The accounting equation

Even though my knowledge of accounting is sketchy at best, there's one thing that is central to the practice: balance. Everything always seems to balance. In terms of an accounting entity (such as a company), assets always balance liabilities and owner's equity. Accountants like to write it like this, the so-called accounting equation:

Assets = Liabilities + Owner's Equity

This is the guide you can use to assess whether you're doing the right thing with any transaction.

Last night, I had a dilemma with income. When you earn income, that obviously increases your assets. What is the corresponding change on the right-hand side? To find the answer, let's take a look at other common transactions.

First, we buy with cash something we class as an asset. Let's say a new house. That's quite simple to do: we decrease our assets in cash, and increase those in property. No problems with the balance there. Assets goes up and down by the same amount, so everything in the equation stays the same.

As another example, let's say we buy another house. But instead of paying with cash, we take out a loan from a bank. This is simple as well, we increase the liability of the loan to the bank, and increase our assets in property. Looking at the equation, there's been an equal increase on both sides. Our equality still holds.

Now for an owner's equity example. Let's say the owner gives a contribution to the company of cash. The assets obviously increase as a result of this transaction, as does the owner's equity by the same amount. Our equation fits, so everything is okay.
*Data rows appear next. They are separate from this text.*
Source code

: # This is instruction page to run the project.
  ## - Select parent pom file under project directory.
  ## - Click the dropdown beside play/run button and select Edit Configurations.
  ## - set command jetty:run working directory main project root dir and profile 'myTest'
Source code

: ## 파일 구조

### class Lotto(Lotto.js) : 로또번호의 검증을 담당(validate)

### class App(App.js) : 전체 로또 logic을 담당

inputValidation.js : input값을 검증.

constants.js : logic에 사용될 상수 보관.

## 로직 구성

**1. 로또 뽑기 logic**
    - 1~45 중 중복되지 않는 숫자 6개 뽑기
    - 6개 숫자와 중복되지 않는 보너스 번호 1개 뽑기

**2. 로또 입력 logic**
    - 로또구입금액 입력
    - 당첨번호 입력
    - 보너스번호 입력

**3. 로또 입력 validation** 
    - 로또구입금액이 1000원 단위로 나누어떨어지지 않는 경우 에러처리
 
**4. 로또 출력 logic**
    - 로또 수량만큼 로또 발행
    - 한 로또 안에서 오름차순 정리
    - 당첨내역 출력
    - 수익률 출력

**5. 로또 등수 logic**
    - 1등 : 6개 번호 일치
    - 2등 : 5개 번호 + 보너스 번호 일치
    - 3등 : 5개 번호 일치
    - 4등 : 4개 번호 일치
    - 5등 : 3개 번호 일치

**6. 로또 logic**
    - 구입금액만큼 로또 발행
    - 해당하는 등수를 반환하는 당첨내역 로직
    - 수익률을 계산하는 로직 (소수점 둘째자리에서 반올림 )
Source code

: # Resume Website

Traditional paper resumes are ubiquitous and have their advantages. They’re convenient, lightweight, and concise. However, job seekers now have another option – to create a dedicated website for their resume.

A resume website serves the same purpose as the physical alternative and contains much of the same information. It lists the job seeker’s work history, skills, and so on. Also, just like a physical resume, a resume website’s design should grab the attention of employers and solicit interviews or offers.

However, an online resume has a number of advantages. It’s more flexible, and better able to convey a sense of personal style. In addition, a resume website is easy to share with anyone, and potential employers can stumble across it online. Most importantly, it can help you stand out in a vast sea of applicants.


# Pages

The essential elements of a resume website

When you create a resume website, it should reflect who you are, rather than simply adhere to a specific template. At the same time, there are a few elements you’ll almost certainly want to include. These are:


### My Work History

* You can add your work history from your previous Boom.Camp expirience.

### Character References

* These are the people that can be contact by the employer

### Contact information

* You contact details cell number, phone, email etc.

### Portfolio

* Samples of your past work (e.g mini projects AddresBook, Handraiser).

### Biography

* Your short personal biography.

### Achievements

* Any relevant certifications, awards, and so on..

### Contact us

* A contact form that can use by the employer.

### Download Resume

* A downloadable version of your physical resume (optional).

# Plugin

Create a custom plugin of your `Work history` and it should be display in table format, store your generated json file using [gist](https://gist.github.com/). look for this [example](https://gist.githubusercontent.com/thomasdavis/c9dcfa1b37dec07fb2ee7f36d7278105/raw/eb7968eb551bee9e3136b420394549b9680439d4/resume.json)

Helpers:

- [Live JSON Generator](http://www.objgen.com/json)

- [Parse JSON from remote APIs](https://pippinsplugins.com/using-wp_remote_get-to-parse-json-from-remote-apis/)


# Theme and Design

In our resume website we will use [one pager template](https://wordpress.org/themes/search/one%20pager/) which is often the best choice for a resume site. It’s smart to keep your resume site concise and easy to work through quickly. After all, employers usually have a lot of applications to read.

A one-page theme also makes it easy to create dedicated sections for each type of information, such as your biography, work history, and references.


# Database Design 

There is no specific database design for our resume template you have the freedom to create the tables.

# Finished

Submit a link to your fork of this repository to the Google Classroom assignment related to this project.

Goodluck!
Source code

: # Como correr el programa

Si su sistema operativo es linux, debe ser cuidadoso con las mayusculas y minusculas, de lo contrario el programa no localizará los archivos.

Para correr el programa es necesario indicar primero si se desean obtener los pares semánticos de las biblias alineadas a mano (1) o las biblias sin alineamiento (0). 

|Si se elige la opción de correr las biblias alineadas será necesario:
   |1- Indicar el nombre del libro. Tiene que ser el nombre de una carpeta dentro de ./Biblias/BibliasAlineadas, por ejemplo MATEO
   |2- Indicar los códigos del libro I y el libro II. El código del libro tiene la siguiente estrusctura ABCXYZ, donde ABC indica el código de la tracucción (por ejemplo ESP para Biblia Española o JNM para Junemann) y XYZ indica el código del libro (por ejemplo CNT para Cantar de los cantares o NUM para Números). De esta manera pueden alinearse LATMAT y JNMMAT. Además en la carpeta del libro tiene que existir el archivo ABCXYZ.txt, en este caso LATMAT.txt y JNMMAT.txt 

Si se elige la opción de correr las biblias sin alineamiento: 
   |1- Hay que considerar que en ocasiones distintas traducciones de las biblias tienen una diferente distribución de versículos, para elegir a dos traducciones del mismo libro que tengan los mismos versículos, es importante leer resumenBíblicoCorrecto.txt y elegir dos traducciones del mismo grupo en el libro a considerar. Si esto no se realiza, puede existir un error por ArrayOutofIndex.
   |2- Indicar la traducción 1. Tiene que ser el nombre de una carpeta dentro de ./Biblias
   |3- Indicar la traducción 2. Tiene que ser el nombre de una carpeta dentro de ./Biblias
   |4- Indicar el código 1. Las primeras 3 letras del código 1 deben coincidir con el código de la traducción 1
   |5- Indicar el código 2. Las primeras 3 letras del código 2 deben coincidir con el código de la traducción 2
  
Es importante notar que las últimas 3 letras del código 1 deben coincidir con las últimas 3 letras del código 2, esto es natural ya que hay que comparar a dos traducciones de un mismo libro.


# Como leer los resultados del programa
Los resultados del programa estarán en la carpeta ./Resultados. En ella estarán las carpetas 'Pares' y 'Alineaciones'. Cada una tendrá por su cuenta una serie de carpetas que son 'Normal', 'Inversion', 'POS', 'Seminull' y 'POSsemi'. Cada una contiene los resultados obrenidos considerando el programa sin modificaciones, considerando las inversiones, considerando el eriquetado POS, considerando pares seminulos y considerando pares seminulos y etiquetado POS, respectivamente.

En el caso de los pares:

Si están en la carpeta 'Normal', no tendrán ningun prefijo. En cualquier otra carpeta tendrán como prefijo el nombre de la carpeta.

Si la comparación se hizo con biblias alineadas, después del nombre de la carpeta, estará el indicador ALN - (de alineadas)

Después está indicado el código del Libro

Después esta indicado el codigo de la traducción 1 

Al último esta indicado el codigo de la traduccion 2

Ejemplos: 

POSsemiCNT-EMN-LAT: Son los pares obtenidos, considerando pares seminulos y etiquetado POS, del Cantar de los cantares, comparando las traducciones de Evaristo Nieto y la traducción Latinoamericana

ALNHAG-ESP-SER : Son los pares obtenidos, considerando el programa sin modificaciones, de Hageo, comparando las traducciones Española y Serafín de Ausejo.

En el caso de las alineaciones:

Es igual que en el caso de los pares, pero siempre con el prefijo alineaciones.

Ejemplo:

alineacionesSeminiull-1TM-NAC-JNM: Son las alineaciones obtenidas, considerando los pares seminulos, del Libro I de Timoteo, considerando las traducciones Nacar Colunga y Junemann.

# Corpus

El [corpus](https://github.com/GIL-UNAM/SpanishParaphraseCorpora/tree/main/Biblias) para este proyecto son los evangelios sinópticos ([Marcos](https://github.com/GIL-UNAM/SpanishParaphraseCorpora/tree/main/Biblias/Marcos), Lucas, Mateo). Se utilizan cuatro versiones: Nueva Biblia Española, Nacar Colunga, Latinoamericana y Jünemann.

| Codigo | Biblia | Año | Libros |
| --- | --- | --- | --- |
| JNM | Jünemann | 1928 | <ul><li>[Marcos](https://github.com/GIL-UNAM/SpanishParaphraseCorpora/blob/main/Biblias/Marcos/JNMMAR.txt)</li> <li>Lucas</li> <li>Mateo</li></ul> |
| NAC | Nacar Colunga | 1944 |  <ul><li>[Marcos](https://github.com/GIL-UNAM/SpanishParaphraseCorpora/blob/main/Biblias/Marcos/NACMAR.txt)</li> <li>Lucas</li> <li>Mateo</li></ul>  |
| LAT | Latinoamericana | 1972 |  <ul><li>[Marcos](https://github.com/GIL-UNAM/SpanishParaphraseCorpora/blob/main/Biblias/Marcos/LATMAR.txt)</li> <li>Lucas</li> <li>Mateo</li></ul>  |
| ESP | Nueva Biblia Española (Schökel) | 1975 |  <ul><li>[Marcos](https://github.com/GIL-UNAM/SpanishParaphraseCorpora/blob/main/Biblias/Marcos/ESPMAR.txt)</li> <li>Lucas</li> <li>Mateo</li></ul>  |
Let's look closer at owner's equity. Transactions like the last one above typically happen when you first create the accounting records, since it is from the owner that all the assets are transferred to the new accounting entity. I find it useful to think about what owner's equity represents during the running of the entity: the owner would get whatever was left in the company if the company paid off its liabilities.

If you look back at the equation, it seems obvious that OE = A - L with some simple algebra. But putting it in the terms of what the owner actually "owns" helps make it clear for me.

To go back to my question about income, the answer now seems obvious. If the company earns money without taking on a corresponding liability, owner's equity has increased. This satisfies our equation, and the knowledge that the owner "owns" the assets less the liabilities.

One final note: although I've referred to "Owner's equity" as if there is only one owner, obviously there may be many owners with different amounts of equity in the accounting entity.